-- Material for the task --
::::

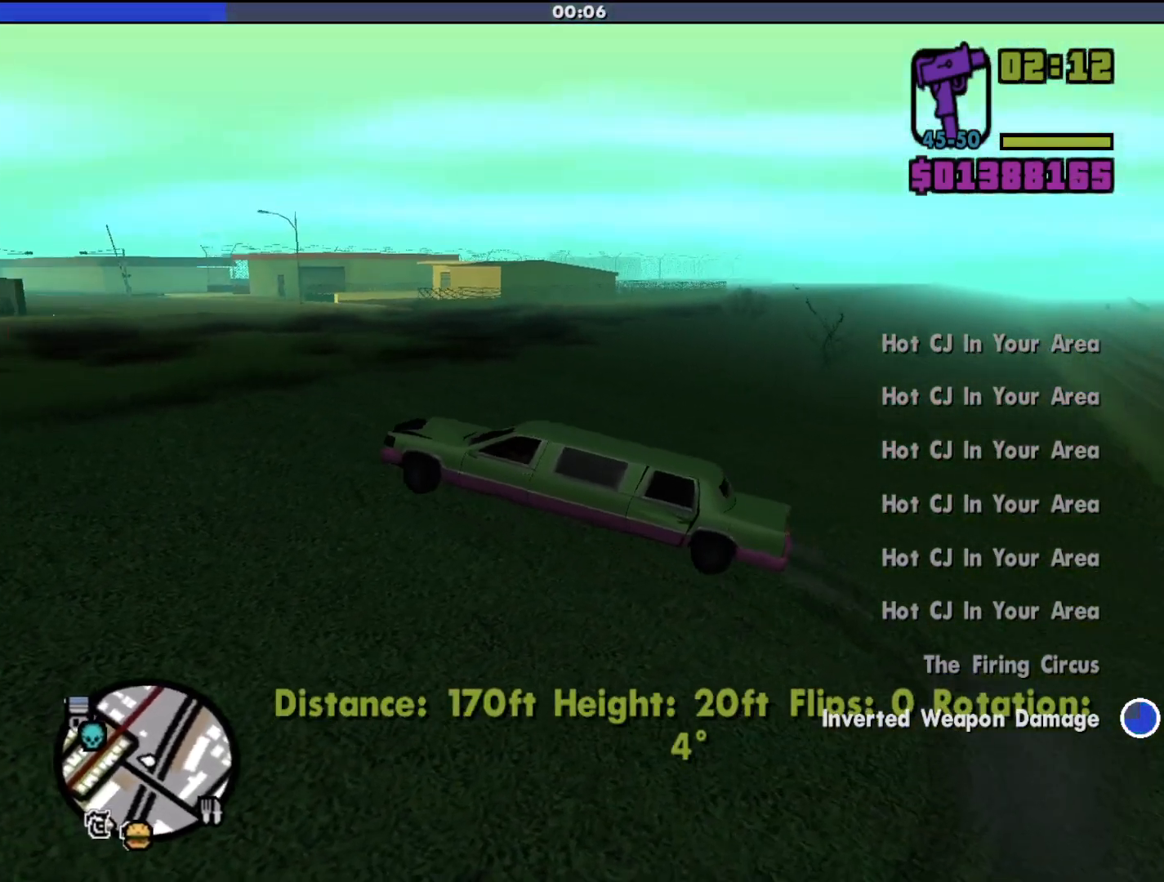
{"keys": ["d", "w"], "mouse": [], "events": []}
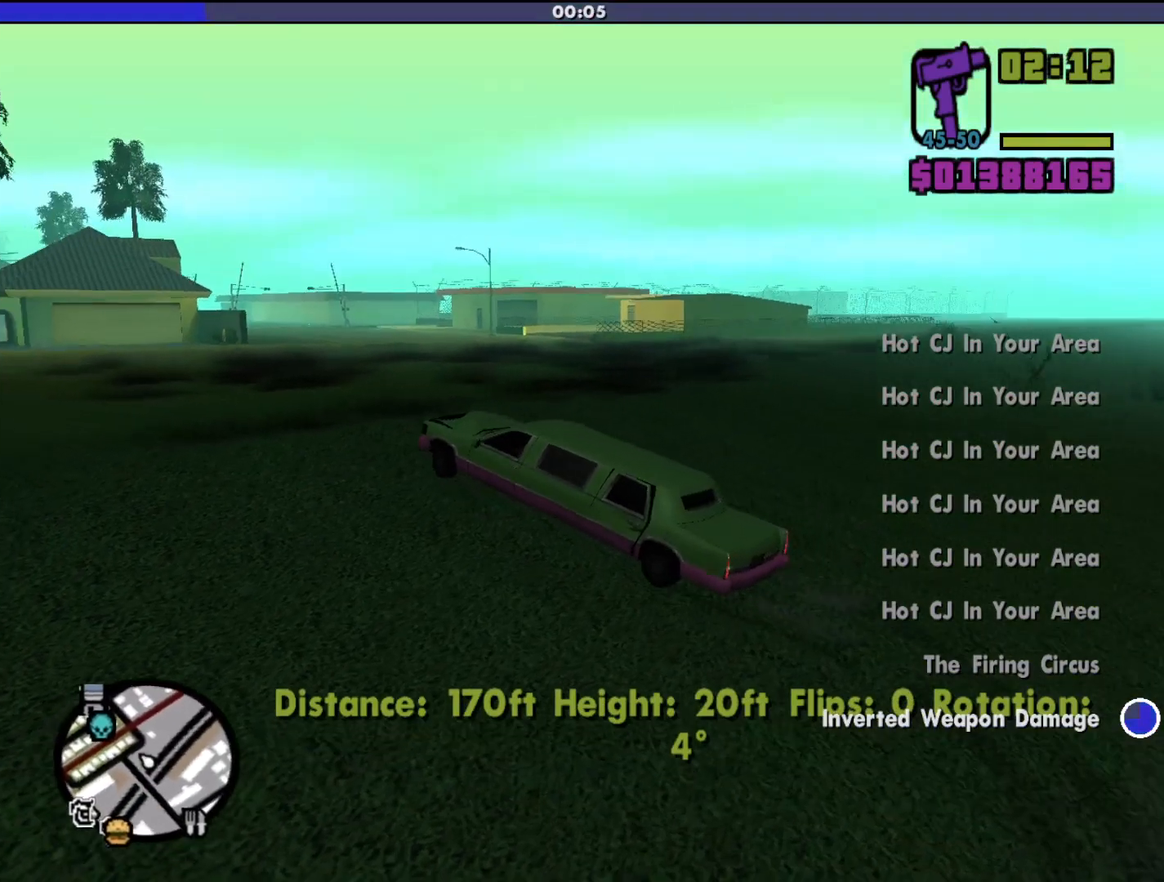
{"keys": ["d", "w"], "mouse": [], "events": []}
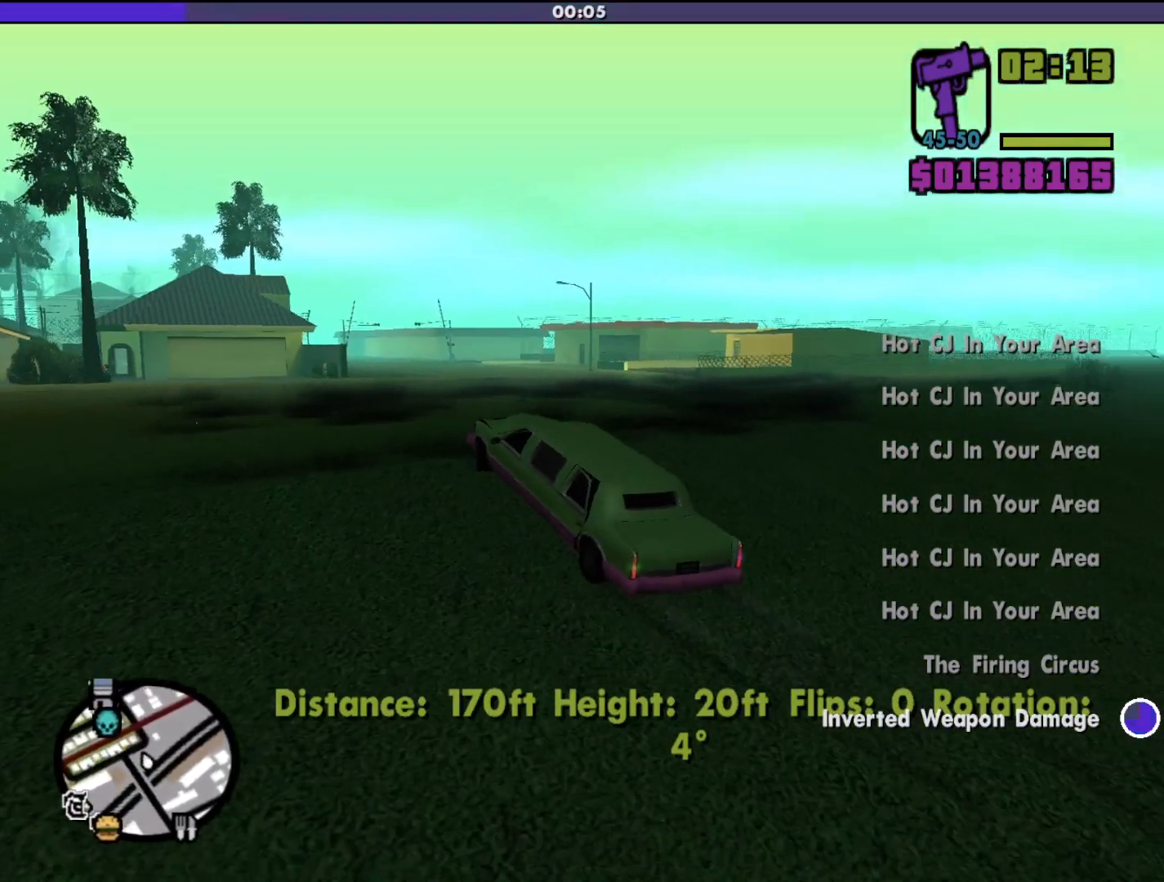
{"keys": ["w"], "mouse": [], "events": [[167, "d", "up"]]}
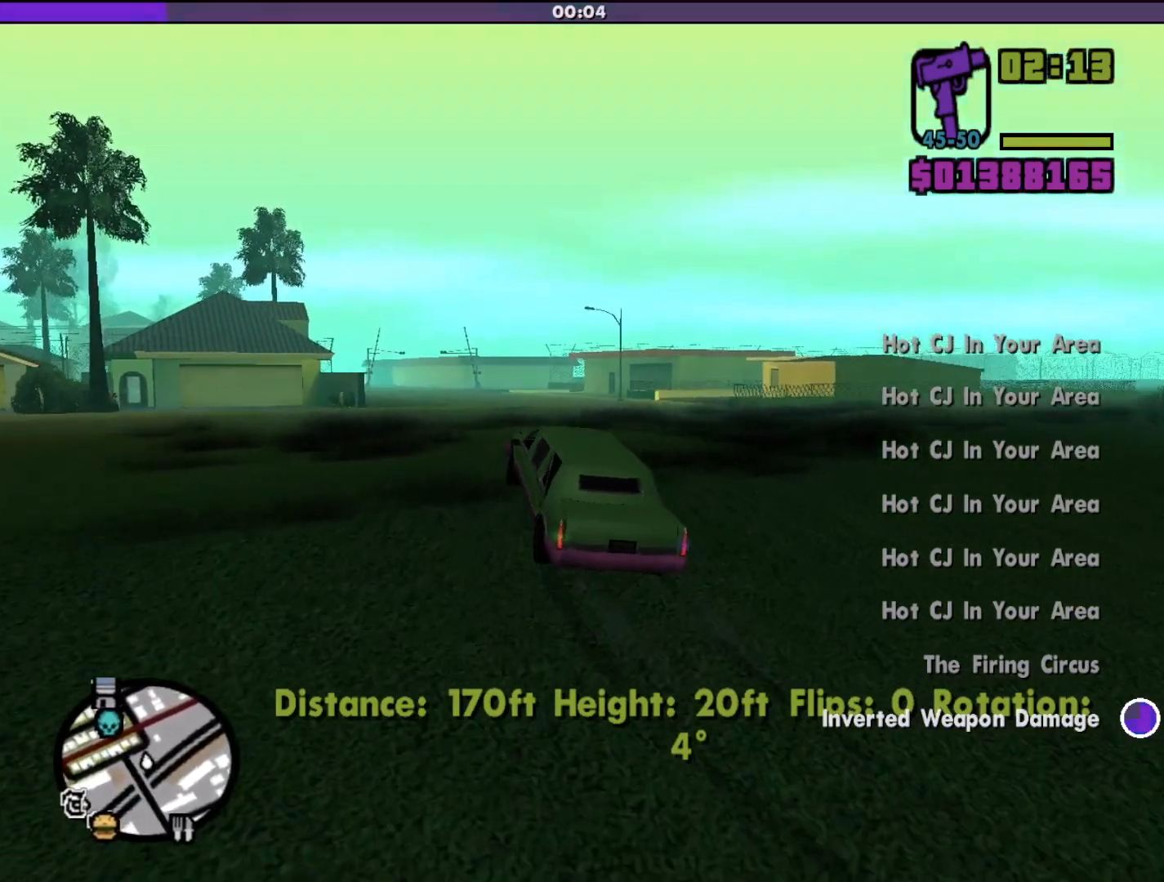
{"keys": ["d", "w"], "mouse": [], "events": [[400, "d", "down"]]}
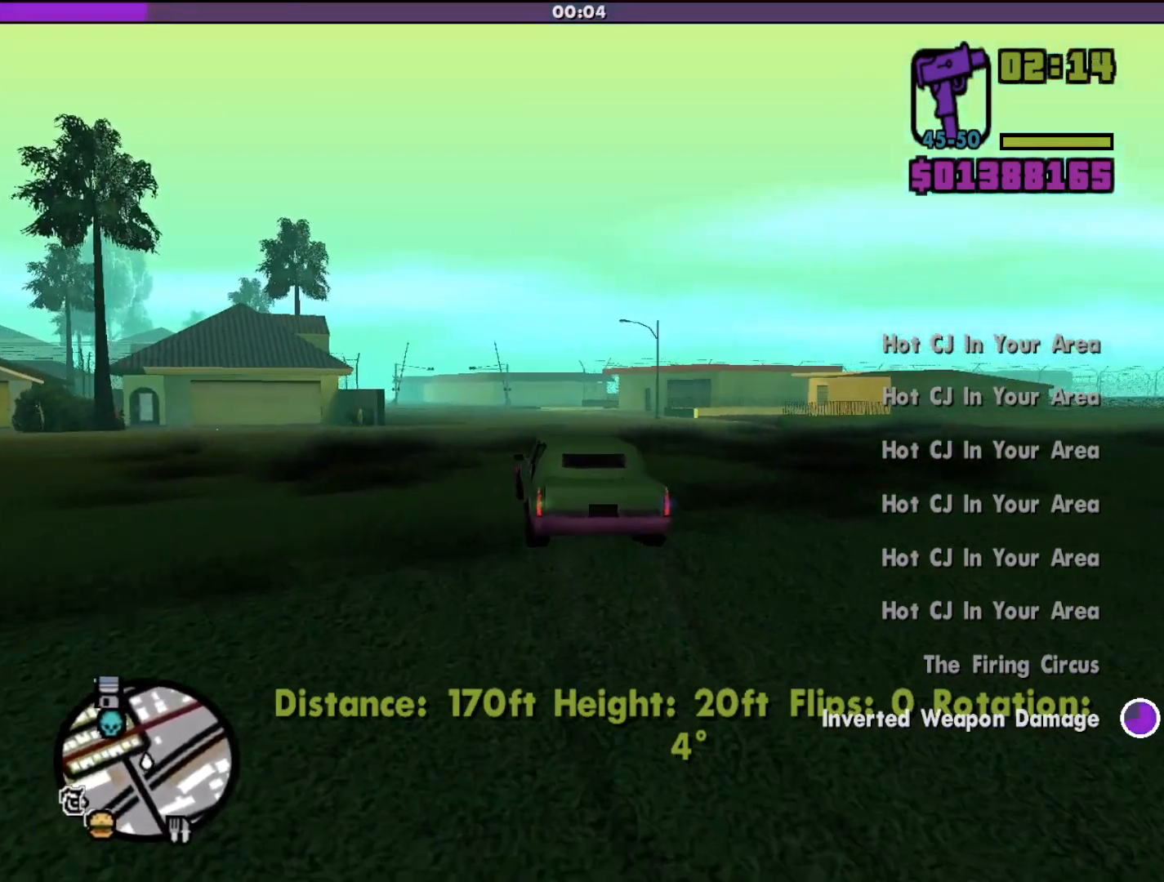
{"keys": ["h", "w"], "mouse": [], "events": [[33, "d", "up"], [500, "h", "down"]]}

::::

-- Your goal --
Could you copy each line of the material that holds "down"?

-- Exercise answer --
{"keys": ["d", "w"], "mouse": [], "events": [[400, "d", "down"]]}
{"keys": ["h", "w"], "mouse": [], "events": [[33, "d", "up"], [500, "h", "down"]]}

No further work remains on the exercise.